Aide handicap: les auxiliaires de vie scolaire protestent contre leur précarité

Publié le par octapeh

Les auxiliaires de vie scolaire (AVS), qui aident les enfants handicapés à l'école, protestent contre leur précarité et demandent au gouvernement la création d'un "vrai métier de l'accompagnement scolaire et social", dans une lettre ouverte rendu publique jeudi.

L'Unaïsse, association d'auxiliaires de vie scolaire créée voici un an, dont la démarche est soutenue par plusieurs syndicats de l'enseignement (Sgen-CFDT, SNUIpp-FSU, etc.) et des associations (Fnaseph, APF, etc.) demande une professionnalisation des AVS, aujourd'hui "personnel précarisé, jetable, et sans aucune perspective d'avenir".

"Certains d'entre nous exercent depuis presque dix ans, sous le statut d'emplois-jeunes puis d'assistant d'éducation ou de CAE et CAV (emplois aidés, ndlr), statuts encore plus précaires", explique l'Unaïsse.

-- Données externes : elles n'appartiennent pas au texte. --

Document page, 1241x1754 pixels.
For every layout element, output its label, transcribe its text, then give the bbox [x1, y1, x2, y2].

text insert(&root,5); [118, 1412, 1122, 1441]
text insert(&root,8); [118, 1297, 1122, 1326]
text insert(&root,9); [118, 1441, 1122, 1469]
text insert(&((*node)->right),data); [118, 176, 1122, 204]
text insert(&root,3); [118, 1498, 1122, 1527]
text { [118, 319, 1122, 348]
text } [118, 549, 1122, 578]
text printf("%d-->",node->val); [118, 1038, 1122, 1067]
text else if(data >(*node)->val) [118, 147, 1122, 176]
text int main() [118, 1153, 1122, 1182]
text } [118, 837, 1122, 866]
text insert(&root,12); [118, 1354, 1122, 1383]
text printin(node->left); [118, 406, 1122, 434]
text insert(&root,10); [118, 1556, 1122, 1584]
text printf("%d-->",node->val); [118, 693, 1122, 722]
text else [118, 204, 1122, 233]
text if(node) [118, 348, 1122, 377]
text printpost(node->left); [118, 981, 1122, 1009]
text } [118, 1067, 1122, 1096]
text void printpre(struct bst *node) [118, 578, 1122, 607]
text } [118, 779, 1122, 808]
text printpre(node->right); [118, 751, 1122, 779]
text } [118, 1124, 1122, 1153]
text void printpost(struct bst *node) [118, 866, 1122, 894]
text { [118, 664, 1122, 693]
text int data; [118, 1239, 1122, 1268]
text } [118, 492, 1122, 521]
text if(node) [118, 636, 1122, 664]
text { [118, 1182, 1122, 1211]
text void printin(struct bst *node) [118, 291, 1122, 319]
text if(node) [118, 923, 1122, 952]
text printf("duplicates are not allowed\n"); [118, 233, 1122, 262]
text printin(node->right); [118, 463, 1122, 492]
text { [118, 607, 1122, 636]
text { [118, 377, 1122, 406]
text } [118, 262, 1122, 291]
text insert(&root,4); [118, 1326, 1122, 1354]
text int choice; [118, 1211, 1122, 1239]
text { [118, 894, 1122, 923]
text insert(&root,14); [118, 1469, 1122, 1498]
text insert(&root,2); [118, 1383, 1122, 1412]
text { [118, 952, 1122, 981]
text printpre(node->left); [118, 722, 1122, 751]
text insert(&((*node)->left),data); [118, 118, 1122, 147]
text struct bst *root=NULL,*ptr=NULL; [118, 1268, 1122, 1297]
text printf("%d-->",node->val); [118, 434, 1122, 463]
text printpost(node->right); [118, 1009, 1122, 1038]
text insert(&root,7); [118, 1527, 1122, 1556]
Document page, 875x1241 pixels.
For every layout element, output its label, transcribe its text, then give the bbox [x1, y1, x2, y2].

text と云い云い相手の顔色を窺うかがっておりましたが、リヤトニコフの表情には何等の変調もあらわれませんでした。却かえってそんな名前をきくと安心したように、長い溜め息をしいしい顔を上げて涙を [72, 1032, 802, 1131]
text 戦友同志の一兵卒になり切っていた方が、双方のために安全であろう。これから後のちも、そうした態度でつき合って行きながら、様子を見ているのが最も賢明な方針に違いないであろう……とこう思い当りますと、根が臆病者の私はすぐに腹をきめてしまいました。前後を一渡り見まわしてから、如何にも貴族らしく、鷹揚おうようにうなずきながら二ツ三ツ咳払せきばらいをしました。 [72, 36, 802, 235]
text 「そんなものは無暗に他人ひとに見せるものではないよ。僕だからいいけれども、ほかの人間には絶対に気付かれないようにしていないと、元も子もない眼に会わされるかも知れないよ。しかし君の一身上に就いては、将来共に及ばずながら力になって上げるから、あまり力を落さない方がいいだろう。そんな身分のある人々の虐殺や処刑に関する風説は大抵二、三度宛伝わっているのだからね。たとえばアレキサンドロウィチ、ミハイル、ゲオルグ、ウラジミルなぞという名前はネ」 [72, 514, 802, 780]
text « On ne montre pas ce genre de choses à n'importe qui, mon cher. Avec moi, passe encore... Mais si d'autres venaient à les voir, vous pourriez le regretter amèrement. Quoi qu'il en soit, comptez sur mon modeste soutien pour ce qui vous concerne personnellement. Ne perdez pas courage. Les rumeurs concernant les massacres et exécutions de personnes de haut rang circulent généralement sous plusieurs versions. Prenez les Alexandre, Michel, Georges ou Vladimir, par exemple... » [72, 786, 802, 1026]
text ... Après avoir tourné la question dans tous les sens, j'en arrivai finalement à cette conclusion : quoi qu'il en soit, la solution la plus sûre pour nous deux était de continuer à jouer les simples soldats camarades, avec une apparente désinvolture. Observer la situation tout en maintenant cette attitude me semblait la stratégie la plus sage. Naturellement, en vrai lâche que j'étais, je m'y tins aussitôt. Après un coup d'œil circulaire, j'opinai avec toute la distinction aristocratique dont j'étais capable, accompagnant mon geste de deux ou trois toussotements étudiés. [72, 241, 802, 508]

L'association proteste aussi contre la formation insuffisante des AVS. "Est-il légitime de parler de +personnel compétent+ quand celui-ci n'est pas formé aux missions qui lui incombent, vit en-dessous du seuil de pauvreté (mi-temps imposé rémunéré 530 euros par mois), n'a pas de soutien institutionnel, ni de connaissance précise sur le handicap avant la prise de fonction", interroge-t-elle.

"La quantité ne peut remplacer l'évaluation qualitative", dit l'association, qui reconnaît que le nombre d'enfants handicapés scolarisés augmente, conformément à la loi Handicap 2005, mais craint que la "qualité du service" ne suive pas.

D'ici un an, rappelle l'association, "les premiers AVS recrutés en 2003 sous contrat d'assistant d'éducation vont devoir quitter leur fonction alors qu'ils ont capitalisé des compétences", et ceci "sans aucune perspective", et au détriment des élèves "livrés à d'éternels débutants".

Quelque 22.000 AVS accompagnent pour cette rentrée les enfants handicapés, dont près de 20.000 individuellement, pour moitié assistants d'éducation dépendant de l'Education nationale, dont les contrats ne peuvent dépasser 6 ans, pour l'autre moitié emplois aidés (CAE ou contrat d'avenir), de deux ans maximum.